What I wanted to do
I had a Cocoa document-based app. I.e. I had followed my nose with Cocoa, and ended up with an app that supported multiple documents. Documents are represented by in subclass of NSDocument called MyDocument.
I wanted to support viewing and changing properties of the document from AppleScript.
Note that I wanted to support 10.5+, so the techniques here may not be appropriate for older versions.
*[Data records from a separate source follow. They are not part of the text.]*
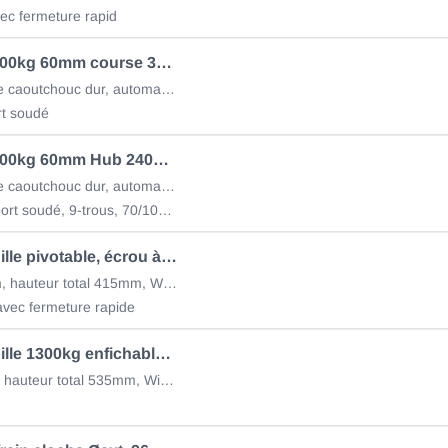
vec fermeture rapid
Béquille 500kg 60mm course 340mm
230x80 roue caoutchouc dur, automatique
rt soudé
Béquille 500kg 60mm Hub 240mm
200x50 roue caoutchouc dur, automatique
AL-KO support soudé, 9-trous, 70/105x50/100 d=11 mm
Pied béquille pivotable, écrou à six pans, 1300kg
Hub 240mm, hauteur total 415mm, Winterhoff
 avec fermeture rapide
Pied béquille 1300kg enfichable, sans manivelle 130293
hub 365mm hauteur total 535mm, Winterhoff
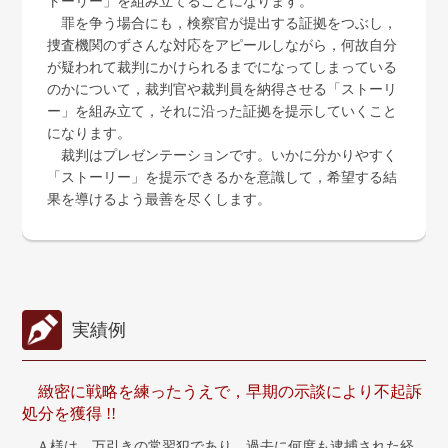
トーリー」を組み立てることになります。
罪を争う場合にも，検察官が提出する証拠をつぶし，
捜査機関のずさんな対応をアピールしながら，何故自分
が疑われて裁判にかけられるまでになってしまっている
のかについて，裁判官や裁判員を納得させる「ストーリ
ー」を組み立て，それに沿った証拠を提示していくこと
になります。
裁判はプレゼンテーションです。いかに分かりやすく
「ストーリー」を提示できるかを意識して，希望する結
果を導けるよう最善を尽くします。
実績例
緻密に戦略を練ったうえで，早期の示談により不起訴
処分を獲得 !!
Ａ様は，万引きの常習犯であり，過去に何度も逮捕された経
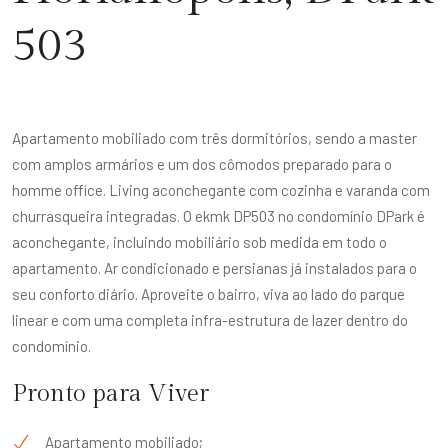
503
Apartamento mobiliado com três dormitórios, sendo a master
com amplos armários e um dos cômodos preparado para o
homme office. Living aconchegante com cozinha e varanda com
churrasqueira integradas. O ekmk DP503 no condomínio DPark é
aconchegante, incluindo mobiliário sob medida em todo o
apartamento. Ar condicionado e persianas já instalados para o
seu conforto diário. Aproveite o bairro, viva ao lado do parque
linear e com uma completa infra-estrutura de lazer dentro do
condomínio.
Pronto para Viver
Apartamento mobiliado;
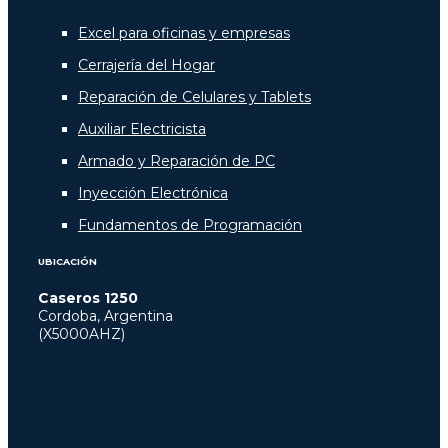
Excel para oficinas y empresas
Cerrajería del Hogar
Reparación de Celulares y Tablets
Auxiliar Electricista
Armado y Reparación de PC
Inyección Electrónica
Fundamentos de Programación
UBICACIÓN
Caseros 1250
Cordoba, Argentina
(X5000AHZ)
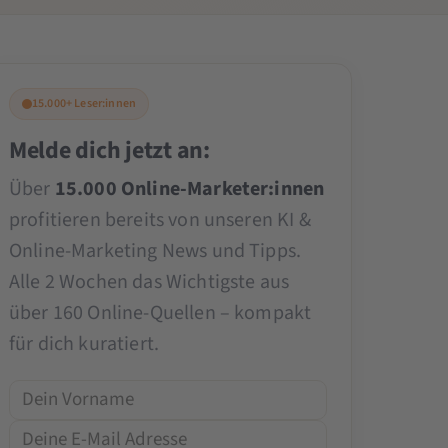
15.000+ Leser:innen
Melde dich jetzt an:
Über
15.000 Online-Marketer:innen
profitieren bereits von unseren KI &
Online-Marketing News und Tipps.
Alle 2 Wochen das Wichtigste aus
über 160 Online-Quellen – kompakt
für dich kuratiert.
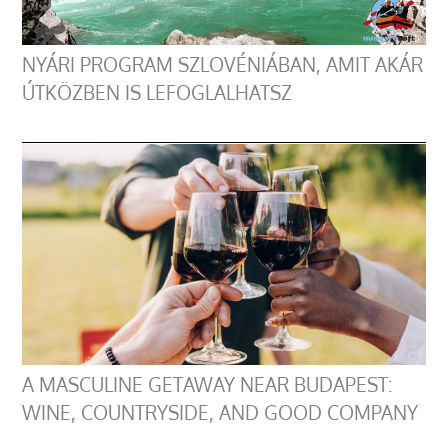
NYÁRI PROGRAM SZLOVÉNIÁBAN, AMIT AKÁR
ÚTKÖZBEN IS LEFOGLALHATSZ
A MASCULINE GETAWAY NEAR BUDAPEST:
WINE, COUNTRYSIDE, AND GOOD COMPANY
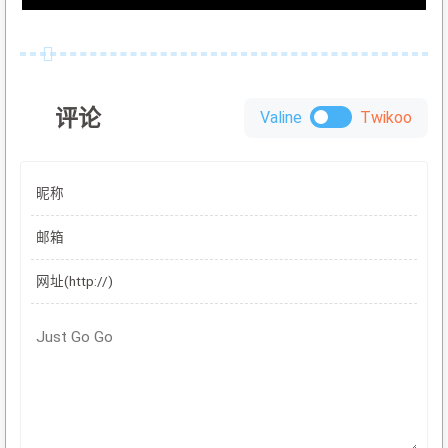
评论
Valine
Twikoo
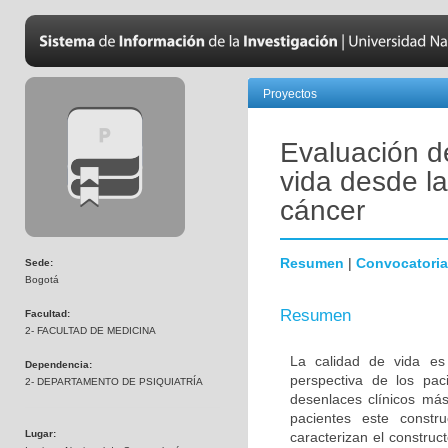
Proyectos
Evaluación d
vida desde la
cáncer
Resumen
|
Convocatoria
Sede:
Bogotá
Resumen
Facultad:
2- FACULTAD DE MEDICINA
La calidad de vida es
Dependencia:
perspectiva de los pac
2- DEPARTAMENTO DE PSIQUIATRÍA
desenlaces clínicos má
pacientes este constr
Lugar:
caracterizan el constru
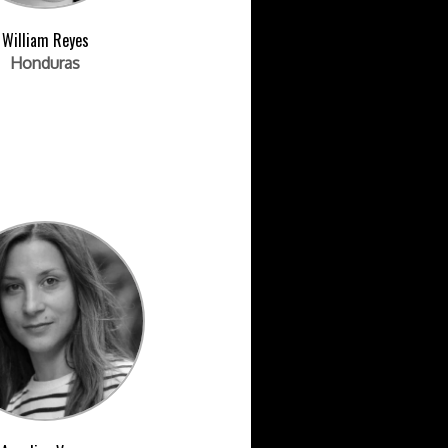
William Reyes
Honduras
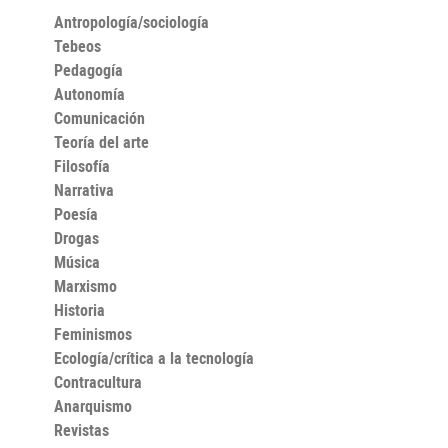
Antropología/sociología
Tebeos
Pedagogía
Autonomía
Comunicación
Teoría del arte
Filosofía
Narrativa
Poesía
Drogas
Música
Marxismo
Historia
Feminismos
Ecología/crítica a la tecnología
Contracultura
Anarquismo
Revistas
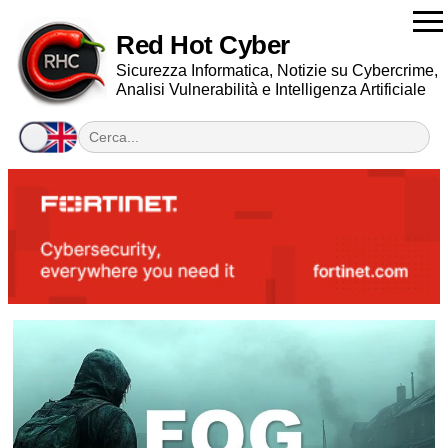
Red Hot Cyber
Sicurezza Informatica, Notizie su Cybercrime,
Analisi Vulnerabilità e Intelligenza Artificiale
How I ended up getting it working
- Specify things in the app's Info.plist:
NSAppleSriptEnabled = YES
OSAScriptingDefinition = MyApp.sdef
- Made an sdef file, which includes all the framework supplied stuff, and that MyDocument extends the framework document, and has a property, refered to by the key numBananas:
<?xml version="1.0" encoding="UTF-8"?>
<!DOCTYPE dictionary SYSTEM "file://localhost/System/Library/DTDs/sdef.dtd">
<!-- declare the namespace for using XInclude so we can include the standard suite -->
<dictionary xmlns:xi="http://www.w3.org/2003/XInclude">
<!-- use XInclude to include the standard suite -->
<xi:include href="file:///System/Library/ScriptingDefinitions/CocoaStandard.sdef" xpointer="xpointer(/dictionary/suite)"/>
<suite name="MyApp Suite" code="LfMS" description="MyApp application specific scripting facilities.">
<class-extension extends="document" code="docu">
<cocoa class="MyDocument"/>
<property name="number of bananas" code="Bana" type="integer" access="rw" description="The number of bananas in this document" >
<cocoa key="numBananas"/>
</property>
</class-extension>
</suite>
</dictionary> - Implement KVC accessors for the property. These looked (sortof) like:
-(NSNumber*)numBananas
{
return [NSNumber numberWithInt:bananas];
}
-(void)setNumBananas:(NSNumber*)value
{
bananas = [value intValue];
}
This was all that it took, and now I can enumerate all the docs, set their number of channels etc etc.
Apologies to all my regular readers if this is slightly outside your sphere of interest!